The role of many contemporary women has been described as that of “aesthetic entrepreneurs”, their bodies mirroring market logic in the neoliberal system.

“So many women I interviewed described feeling sensitive around ageing, in relation to the labour force and working opportunities as they got older,” Fomiatti says. “People are using these treatments to mediate their experience of suffering around ageing, but by doing this, they are also becoming aligned with dominant norms of white, youthful beauty and that makes people feel better.”

But it is no longer just about avoiding looking old and tired, Fomiatti says. We are confronted now, with a deluge of data that allows us to map our faces either virtually using AI, or physically with cosmetic treatments: “No part of the body or face is without the constant imperative to optimise, improve, enhance.”

Felicity West, who started her career at a high-end cosmetic clinic and now works in the Melbourne suburb of Brunswick, has noticed that as aesthetic treatments have become normalised and increasingly undetectable, they are also being taken up by a wider swathe of society.

“It’s not a secret among women in their 30s and 40s, they are discussing it with their friends, they are comparing practitioners,” says West, adding that men account for an increasing proportion of her clients. “It wasn’t that long ago where if you’ve had treatments … not a muscle moved on your face, but now we are leaning towards smaller, undetectable treatments and there is literally no one I don’t see: young women, mature women, lawyers, social workers, cafe workers.”

“Something about these new procedures is that they intentionally seem more attainable than before, but attainability can sometimes make women feel worse,” says Dr Jasmine Fardouly, a senior lecturer psychology at the University of Sydney. The arrival of aesthetic interventions at the dentist, the shopping mall – rather than the luxury clinic in the expensive postcode – has seen their air of exclusivity fade, but positioned treatments as an ordinary consumer choice, in the vein of a haircut or manicure.
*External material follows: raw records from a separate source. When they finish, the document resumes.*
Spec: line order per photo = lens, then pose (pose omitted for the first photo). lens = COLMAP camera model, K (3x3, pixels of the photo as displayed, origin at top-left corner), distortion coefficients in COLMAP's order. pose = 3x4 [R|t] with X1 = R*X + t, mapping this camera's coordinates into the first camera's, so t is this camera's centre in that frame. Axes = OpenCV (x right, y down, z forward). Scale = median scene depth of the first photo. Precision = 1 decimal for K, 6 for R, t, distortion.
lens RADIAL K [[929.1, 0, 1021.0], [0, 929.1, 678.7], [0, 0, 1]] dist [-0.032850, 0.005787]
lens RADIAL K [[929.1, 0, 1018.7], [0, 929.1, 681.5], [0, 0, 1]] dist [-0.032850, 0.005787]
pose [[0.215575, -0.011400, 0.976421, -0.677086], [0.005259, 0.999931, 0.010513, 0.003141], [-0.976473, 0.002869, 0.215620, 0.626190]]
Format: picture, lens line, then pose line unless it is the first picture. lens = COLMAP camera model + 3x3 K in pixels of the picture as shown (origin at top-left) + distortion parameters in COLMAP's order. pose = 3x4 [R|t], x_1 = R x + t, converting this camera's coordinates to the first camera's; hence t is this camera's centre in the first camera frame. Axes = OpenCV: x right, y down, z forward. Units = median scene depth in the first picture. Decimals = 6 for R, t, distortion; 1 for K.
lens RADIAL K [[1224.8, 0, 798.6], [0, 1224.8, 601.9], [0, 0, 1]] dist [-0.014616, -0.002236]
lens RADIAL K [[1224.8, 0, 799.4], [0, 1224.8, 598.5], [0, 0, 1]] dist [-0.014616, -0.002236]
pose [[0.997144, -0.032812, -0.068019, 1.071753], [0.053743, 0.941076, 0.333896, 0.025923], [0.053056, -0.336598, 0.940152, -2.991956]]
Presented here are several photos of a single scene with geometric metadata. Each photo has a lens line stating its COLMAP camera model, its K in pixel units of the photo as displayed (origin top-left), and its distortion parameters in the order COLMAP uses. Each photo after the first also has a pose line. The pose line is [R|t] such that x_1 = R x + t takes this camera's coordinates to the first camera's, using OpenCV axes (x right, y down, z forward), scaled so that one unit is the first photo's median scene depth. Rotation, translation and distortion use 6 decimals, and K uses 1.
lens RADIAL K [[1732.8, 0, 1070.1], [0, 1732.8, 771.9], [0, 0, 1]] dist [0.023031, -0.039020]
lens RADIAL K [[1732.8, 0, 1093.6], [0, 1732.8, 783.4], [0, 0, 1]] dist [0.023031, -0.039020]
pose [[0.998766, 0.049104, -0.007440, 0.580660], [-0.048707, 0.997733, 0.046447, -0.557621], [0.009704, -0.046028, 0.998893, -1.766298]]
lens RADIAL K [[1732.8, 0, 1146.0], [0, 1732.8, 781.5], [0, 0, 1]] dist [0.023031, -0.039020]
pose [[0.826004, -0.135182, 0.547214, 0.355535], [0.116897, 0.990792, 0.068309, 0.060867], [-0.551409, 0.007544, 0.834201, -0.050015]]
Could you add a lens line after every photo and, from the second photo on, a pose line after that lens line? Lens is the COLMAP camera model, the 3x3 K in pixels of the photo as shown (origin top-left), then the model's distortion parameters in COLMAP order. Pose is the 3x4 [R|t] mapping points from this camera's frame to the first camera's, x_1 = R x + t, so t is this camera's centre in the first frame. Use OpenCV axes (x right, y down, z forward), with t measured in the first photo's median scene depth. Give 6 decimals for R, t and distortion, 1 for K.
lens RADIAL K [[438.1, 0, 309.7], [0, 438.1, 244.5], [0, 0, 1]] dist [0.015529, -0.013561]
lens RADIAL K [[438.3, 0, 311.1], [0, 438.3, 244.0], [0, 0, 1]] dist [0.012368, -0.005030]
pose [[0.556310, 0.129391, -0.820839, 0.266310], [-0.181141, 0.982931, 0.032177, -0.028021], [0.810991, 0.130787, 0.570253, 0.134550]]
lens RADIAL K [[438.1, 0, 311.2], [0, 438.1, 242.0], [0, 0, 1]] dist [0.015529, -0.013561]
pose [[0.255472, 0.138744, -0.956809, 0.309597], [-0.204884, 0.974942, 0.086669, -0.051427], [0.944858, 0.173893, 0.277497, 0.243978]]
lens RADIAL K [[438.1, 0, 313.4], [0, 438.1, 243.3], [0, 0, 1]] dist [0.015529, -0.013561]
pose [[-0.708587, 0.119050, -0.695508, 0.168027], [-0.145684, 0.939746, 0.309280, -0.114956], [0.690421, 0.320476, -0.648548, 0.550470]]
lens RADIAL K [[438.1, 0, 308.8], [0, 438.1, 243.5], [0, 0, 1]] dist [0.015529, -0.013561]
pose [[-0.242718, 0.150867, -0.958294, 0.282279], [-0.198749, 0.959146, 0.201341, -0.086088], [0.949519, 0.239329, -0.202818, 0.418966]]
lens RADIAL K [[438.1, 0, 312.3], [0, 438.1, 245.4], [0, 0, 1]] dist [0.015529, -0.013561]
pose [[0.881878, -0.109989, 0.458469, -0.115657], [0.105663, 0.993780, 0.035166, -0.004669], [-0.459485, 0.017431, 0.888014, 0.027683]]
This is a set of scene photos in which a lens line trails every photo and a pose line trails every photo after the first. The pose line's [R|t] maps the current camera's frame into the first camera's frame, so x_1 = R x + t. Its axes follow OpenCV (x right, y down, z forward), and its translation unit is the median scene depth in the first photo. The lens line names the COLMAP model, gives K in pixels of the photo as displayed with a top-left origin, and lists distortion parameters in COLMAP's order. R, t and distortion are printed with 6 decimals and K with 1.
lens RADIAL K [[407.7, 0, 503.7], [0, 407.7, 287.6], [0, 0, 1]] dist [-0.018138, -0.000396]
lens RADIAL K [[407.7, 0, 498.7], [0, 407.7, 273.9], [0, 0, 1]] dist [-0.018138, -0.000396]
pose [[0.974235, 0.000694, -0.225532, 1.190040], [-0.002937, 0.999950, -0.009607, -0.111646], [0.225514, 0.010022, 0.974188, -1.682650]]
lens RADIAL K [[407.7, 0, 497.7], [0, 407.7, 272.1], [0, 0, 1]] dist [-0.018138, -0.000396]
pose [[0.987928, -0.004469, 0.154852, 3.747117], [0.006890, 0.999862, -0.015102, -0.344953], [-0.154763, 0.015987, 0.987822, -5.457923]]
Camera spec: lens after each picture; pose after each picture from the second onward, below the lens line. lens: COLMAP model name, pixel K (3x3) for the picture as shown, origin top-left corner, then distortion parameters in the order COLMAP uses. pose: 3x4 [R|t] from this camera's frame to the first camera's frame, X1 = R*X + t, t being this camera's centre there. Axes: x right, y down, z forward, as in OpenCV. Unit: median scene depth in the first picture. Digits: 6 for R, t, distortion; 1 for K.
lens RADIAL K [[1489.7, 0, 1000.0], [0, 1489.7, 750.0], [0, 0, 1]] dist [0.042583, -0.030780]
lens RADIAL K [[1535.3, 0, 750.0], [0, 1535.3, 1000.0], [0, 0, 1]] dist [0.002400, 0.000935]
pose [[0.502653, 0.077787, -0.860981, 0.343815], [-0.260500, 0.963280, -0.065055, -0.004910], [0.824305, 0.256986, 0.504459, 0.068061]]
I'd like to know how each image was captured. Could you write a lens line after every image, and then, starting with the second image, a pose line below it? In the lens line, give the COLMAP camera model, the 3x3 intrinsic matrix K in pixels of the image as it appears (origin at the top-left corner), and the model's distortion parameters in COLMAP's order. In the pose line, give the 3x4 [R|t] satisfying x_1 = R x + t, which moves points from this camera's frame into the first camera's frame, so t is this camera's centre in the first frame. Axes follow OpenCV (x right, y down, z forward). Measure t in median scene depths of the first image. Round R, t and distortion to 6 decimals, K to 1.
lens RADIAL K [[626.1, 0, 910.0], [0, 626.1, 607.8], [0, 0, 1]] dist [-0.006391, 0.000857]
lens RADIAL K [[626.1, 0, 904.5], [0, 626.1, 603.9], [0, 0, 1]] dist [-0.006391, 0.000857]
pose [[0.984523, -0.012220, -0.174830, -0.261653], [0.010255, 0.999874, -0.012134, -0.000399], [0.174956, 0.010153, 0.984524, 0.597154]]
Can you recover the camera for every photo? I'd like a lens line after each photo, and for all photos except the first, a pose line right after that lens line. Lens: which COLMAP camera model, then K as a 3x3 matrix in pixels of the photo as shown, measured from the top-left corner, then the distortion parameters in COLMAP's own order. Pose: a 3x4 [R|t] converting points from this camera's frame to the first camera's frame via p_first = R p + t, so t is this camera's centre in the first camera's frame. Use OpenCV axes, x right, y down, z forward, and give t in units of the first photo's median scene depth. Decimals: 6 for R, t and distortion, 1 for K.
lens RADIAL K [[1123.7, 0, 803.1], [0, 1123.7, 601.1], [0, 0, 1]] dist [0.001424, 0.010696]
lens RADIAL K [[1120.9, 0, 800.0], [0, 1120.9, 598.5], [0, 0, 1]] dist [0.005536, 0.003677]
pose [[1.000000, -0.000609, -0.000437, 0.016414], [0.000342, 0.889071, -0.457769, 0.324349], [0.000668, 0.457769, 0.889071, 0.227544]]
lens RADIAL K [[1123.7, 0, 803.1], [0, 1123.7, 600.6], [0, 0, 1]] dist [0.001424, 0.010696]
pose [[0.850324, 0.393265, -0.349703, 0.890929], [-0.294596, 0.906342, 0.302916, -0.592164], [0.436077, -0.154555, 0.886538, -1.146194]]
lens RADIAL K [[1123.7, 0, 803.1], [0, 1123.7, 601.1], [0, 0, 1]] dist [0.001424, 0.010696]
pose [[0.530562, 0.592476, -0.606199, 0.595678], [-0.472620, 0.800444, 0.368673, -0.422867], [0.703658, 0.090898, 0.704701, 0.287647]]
“I think there is also a pushback against the amount of money and time women place on their appearance. It can create a class divide in that only women who can afford these procedures can meet these ideals.”

Munson says that, as a relief teacher, a day’s wage covers a single Botox treatment. “It is a big number for us, but my partner looks after the household,” she says. “I remember as a teenager going to get my eyebrows waxed. As you get older, you hit 20, you start doing some more intensive facials. This is just what you do.”

Tania Zanetich, 45, a finance professional who exudes a low-key glamour, tells me over Zoom that she’s observed aesthetic interventions have become more common among friends and peers.

“I’ve got friendships with women from all cultures, all ages and budgets and girlfriends with big lips, who look like they’ve had work done and want the perception of wealth, and some of us that are very subtle,” she says.

Zanetich has been getting Botox and fillers since her mid 30s. She was prompted, at first, by headaches and the frown lines she had noticed developing. “It was positioned to me as preventative of ageing, while also helping me clinically and I enjoyed the benefits.”

She perceives it now as projecting confidence and competence to the world.

“Joking the other day with my accountant, I said, surely Botox should be a tax deduction, because at work, I look like I can’t frown,” she laughs. “If someone says something in a meeting, I’m looking poised. I think in a corporate workplace, if you are a mother of two small children, when you present yourself with a certain decorum, that image translates to a level of competency that might extend to my ability to do my job well.”

Women who embrace or resist aesthetic interventions are often polarised in the cultural conversation. But the slow mainstreaming of these procedures speaks to a longer history of the way women have negotiated complex double-binds. What was once a far-flung option is being reframed as personal choice or professional statement.

“Women around me say, ‘if had to choose between my Botox or buying groceries, I would [cut back] on groceries’ because of how it makes them feel, and how [they are] able to tackle the day to day,” Zenetich smiles. “I don’t judge anybody. I think society judges women enough for us to judge each other.”